課題:
次の(a)〜(c)が抜粋テキストの内容と一致するかを「はい」か「いいえ」で答え、判断の決め手となる語句を抜粋テキストからそのまま引用せよ。
(a) 総選挙は12月14日に投開票される。
(b) 日経平均は前日比マイナスで取引を始めた。
(c) 前引けの日経平均は17400円を上回っていた。

抜粋テキスト:
- - -

安倍首相は前夜の記者会見で、消費税率10%への引き上げを2017年4月1日まで延期し、21日に衆議院を解散し総選挙で国民に信を問うと表明。景気条項を削除し税率引き上げの再延期は行わないこと、選挙後に緊急経済対策を実施すること、総選挙で与党が過半数割れすれば退陣することも明らかにした。総選挙は12月14日投開票。フィッチは「重大な事態の進展」と指摘し、日本国債の格付けを年内に再点検すると発表した。
CME先物清算値は17460円。解散・総選挙の「噂」が「事実」に変わって売られるか注目の日経平均は40.25円高の17384.31円と上昇して始まる。TOPIXもプラスで開始直後に1400台に乗せた。すぐに17400円を突破し、午前9時19分に17472円まで上昇する。その間、円安が進行してドル円は117円台にしっかり乗せていた。9時台は17400円台を保っていたが、10時の時報とともに急落し10時10分にマイナス圏の17343円まで下げる。上海も香港も下落して始まる。その後は17400円にタッチする時間もあったが、11時台は再び前日終値近辺まで下げてマイナスにタッチ。前引けは17347円だった。

- - -

データ一覧:
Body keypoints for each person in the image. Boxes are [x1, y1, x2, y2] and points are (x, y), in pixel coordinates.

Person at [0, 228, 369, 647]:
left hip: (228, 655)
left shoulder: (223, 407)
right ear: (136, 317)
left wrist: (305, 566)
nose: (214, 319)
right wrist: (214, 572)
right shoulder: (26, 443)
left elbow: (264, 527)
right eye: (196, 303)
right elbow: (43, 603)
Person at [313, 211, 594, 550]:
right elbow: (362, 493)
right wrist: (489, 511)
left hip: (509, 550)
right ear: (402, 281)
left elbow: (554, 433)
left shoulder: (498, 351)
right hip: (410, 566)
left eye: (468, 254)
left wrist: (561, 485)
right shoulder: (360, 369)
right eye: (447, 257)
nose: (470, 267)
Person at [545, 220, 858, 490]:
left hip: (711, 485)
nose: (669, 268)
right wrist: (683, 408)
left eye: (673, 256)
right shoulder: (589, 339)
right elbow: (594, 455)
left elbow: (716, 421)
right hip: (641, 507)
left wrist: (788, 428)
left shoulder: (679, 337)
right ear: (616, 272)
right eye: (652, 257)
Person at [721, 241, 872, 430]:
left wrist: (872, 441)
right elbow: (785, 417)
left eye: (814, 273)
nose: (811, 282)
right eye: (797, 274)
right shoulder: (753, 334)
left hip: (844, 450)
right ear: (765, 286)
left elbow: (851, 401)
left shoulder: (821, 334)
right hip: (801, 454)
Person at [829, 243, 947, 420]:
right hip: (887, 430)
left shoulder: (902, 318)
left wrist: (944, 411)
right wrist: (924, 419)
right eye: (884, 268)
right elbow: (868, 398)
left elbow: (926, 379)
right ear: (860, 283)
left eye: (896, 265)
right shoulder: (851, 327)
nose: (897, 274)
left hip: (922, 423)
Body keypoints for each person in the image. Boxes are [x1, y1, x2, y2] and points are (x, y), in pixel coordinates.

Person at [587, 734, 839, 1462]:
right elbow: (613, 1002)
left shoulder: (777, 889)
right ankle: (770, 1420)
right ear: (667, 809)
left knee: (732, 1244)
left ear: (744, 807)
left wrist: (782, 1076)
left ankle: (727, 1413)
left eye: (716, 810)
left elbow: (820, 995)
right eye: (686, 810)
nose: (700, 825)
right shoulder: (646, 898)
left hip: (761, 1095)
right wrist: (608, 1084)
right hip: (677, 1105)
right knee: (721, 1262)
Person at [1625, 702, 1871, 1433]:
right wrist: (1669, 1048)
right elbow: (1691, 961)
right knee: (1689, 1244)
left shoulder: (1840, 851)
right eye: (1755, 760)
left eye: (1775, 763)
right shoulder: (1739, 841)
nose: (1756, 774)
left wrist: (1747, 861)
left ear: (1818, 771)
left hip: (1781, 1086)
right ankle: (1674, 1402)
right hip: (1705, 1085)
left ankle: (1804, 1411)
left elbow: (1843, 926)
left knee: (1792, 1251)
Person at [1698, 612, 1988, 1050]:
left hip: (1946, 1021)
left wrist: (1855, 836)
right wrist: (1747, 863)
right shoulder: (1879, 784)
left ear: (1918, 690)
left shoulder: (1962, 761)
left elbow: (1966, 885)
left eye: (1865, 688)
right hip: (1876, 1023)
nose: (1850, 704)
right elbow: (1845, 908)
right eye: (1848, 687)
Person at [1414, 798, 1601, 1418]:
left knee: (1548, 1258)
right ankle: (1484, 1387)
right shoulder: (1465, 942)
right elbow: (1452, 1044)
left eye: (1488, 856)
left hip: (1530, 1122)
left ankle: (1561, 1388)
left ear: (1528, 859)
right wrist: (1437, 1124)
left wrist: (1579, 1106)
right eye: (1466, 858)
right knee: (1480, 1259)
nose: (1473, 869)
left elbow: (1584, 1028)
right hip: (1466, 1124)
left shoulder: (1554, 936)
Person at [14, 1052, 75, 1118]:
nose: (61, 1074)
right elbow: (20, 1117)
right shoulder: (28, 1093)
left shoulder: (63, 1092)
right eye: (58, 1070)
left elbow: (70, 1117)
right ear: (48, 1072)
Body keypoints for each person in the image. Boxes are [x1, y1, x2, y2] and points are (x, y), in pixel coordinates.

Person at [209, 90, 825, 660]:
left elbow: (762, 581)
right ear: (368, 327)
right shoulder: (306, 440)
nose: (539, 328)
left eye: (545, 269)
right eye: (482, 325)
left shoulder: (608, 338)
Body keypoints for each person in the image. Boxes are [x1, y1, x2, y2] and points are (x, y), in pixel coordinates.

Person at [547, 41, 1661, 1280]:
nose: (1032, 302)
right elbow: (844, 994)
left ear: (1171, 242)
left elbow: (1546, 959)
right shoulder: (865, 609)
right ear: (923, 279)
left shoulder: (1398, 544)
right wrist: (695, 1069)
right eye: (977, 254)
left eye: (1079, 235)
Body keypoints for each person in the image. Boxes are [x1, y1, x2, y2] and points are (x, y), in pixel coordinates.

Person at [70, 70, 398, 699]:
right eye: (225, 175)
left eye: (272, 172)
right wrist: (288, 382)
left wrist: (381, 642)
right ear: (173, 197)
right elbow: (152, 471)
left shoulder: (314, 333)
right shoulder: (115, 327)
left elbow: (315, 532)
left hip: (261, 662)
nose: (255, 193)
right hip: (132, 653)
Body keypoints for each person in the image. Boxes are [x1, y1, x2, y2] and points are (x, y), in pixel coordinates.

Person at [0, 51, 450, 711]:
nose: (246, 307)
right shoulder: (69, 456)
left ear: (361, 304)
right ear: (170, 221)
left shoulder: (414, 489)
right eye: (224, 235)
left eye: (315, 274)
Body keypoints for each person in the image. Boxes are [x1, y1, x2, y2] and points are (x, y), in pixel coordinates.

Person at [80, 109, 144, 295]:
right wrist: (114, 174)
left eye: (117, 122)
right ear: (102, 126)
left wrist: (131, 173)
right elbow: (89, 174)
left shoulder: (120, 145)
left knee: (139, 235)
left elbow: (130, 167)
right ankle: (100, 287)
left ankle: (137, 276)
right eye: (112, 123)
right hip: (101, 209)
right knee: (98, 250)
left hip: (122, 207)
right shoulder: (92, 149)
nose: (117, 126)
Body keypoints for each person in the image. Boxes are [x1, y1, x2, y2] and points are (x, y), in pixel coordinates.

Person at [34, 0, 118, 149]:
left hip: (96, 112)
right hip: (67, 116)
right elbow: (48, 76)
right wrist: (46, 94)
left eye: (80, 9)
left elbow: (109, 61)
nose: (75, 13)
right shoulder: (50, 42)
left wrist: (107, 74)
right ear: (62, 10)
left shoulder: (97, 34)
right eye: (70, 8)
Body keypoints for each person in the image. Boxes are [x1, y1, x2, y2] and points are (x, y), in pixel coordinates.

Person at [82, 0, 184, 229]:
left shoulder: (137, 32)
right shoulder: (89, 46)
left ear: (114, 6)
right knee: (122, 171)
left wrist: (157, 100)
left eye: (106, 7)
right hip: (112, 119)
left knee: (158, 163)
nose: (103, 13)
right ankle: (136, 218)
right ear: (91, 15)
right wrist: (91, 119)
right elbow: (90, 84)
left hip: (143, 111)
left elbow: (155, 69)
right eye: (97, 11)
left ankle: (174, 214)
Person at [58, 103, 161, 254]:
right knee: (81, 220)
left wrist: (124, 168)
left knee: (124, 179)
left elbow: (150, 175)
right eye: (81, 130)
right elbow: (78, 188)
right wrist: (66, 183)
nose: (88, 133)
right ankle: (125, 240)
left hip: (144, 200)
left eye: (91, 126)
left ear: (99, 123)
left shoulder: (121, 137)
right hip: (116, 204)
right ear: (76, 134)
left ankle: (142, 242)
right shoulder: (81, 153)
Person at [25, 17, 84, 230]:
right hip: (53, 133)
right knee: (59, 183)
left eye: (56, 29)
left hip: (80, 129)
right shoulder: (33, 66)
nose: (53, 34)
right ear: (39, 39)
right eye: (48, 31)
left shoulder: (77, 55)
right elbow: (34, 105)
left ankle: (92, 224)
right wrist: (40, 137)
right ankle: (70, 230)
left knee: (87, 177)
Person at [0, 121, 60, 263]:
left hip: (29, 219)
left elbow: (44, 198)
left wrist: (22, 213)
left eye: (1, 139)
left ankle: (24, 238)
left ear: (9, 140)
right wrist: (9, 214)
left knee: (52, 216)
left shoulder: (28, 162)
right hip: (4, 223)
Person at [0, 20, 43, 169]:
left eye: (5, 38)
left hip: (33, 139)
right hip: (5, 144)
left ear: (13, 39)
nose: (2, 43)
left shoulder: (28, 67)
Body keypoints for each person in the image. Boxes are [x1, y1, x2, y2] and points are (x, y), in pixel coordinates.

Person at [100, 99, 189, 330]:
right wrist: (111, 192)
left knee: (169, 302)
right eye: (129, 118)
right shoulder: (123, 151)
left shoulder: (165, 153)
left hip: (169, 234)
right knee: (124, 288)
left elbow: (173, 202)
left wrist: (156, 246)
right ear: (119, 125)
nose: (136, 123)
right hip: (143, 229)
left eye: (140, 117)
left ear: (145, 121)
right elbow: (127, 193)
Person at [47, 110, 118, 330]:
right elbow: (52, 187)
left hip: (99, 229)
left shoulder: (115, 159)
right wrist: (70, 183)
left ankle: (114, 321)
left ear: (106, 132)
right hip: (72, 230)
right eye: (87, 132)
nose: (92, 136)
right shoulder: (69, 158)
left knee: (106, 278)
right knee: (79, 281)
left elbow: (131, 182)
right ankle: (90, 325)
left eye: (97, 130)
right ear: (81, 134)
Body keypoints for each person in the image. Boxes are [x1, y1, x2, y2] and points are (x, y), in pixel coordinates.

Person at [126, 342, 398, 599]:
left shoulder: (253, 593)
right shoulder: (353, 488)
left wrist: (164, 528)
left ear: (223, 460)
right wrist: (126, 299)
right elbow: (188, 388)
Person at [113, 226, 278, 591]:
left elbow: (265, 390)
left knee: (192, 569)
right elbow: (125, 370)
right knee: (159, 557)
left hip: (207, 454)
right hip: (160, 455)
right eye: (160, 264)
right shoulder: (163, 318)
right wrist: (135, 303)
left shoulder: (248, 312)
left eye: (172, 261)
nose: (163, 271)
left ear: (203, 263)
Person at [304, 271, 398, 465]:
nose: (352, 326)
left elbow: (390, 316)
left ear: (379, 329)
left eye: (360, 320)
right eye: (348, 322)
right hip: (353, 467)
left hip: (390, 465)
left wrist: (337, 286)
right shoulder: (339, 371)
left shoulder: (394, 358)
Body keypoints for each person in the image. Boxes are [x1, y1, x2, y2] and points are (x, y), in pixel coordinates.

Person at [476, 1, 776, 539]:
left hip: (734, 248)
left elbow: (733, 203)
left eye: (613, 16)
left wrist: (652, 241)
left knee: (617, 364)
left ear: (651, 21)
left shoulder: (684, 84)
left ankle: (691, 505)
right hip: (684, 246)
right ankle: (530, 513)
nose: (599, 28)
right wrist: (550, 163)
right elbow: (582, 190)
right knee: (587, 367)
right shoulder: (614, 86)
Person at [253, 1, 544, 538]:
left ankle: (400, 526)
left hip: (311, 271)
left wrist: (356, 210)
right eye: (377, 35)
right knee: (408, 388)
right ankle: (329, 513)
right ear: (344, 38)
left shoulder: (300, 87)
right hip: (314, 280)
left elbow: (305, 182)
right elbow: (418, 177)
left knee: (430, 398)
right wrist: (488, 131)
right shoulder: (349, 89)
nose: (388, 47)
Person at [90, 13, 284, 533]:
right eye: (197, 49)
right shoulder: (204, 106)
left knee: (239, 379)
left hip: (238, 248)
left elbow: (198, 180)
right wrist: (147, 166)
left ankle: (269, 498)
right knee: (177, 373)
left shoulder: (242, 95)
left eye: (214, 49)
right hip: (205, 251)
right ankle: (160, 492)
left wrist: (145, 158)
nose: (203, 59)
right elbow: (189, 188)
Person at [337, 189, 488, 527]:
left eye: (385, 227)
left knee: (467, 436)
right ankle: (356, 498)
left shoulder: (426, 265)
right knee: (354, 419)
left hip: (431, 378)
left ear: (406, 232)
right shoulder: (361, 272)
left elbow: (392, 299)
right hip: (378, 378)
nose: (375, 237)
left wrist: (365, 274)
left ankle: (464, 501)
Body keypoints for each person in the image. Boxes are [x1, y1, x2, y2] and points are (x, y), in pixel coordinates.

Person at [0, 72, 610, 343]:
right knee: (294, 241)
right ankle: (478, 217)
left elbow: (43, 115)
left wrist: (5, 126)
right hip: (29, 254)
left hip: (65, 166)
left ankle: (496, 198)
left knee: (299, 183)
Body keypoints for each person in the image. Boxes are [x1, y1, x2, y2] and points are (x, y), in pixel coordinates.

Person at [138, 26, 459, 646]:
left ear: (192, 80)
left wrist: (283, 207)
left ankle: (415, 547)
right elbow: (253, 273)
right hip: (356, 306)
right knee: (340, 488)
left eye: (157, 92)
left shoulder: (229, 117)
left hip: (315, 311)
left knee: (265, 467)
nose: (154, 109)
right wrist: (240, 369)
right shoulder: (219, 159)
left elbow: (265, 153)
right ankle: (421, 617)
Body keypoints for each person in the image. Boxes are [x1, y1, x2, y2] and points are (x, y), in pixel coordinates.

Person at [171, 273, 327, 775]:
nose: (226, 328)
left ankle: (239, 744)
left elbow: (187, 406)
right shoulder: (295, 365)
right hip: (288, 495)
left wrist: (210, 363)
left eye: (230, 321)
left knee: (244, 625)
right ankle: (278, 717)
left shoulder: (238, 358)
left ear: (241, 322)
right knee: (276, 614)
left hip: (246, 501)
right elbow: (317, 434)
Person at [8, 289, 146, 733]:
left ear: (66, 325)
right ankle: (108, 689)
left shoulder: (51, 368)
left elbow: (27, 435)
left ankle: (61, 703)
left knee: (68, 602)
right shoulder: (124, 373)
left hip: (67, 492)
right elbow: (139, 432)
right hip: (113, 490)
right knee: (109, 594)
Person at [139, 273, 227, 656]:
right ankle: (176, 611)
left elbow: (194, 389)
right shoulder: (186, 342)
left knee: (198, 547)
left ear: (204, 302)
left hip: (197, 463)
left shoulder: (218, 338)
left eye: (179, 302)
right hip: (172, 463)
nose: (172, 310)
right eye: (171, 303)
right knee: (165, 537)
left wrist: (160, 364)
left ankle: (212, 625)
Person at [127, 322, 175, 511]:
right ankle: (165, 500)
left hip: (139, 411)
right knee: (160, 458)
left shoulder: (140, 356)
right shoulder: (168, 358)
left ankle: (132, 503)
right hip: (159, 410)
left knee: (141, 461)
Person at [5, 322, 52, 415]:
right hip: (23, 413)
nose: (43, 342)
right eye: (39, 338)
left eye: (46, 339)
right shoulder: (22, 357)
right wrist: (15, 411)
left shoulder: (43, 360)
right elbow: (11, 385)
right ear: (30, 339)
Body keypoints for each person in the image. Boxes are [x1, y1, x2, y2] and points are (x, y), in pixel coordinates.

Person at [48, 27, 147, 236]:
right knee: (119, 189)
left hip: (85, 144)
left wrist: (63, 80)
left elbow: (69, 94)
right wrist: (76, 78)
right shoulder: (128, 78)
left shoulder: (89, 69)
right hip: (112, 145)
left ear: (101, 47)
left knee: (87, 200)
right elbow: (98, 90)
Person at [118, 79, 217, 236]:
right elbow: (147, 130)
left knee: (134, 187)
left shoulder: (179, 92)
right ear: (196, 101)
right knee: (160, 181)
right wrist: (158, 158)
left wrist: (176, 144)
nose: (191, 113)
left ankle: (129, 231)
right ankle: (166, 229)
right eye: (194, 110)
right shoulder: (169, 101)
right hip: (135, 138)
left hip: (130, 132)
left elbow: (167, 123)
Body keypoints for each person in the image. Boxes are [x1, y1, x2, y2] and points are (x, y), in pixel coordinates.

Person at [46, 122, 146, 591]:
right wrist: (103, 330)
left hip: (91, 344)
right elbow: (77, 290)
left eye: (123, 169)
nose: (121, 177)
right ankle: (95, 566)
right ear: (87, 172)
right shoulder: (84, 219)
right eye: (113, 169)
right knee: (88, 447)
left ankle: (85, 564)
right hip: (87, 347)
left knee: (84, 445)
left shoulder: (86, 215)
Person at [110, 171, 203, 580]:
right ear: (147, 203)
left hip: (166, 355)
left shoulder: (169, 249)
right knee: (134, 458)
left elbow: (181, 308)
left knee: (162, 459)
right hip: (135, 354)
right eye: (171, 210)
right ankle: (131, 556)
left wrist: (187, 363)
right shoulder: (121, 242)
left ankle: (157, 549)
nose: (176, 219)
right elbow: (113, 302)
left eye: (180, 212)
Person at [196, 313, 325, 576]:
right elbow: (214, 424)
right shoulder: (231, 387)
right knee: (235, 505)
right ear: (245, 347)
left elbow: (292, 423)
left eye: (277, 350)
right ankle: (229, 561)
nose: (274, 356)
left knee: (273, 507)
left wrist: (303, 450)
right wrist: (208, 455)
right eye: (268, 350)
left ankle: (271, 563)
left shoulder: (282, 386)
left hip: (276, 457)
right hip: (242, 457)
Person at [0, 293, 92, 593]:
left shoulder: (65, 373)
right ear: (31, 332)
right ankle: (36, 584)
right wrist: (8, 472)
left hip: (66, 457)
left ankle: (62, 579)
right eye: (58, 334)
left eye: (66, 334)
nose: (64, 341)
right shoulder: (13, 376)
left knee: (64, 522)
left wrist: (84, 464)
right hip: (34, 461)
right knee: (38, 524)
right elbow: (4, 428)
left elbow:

- - -

解答欄:
(a) はい:「総選挙は12月14日投開票。」
(b) いいえ:「40.25円高の17384.31円と上昇して始まる」
(c) いいえ:「前引けは17347円だった。」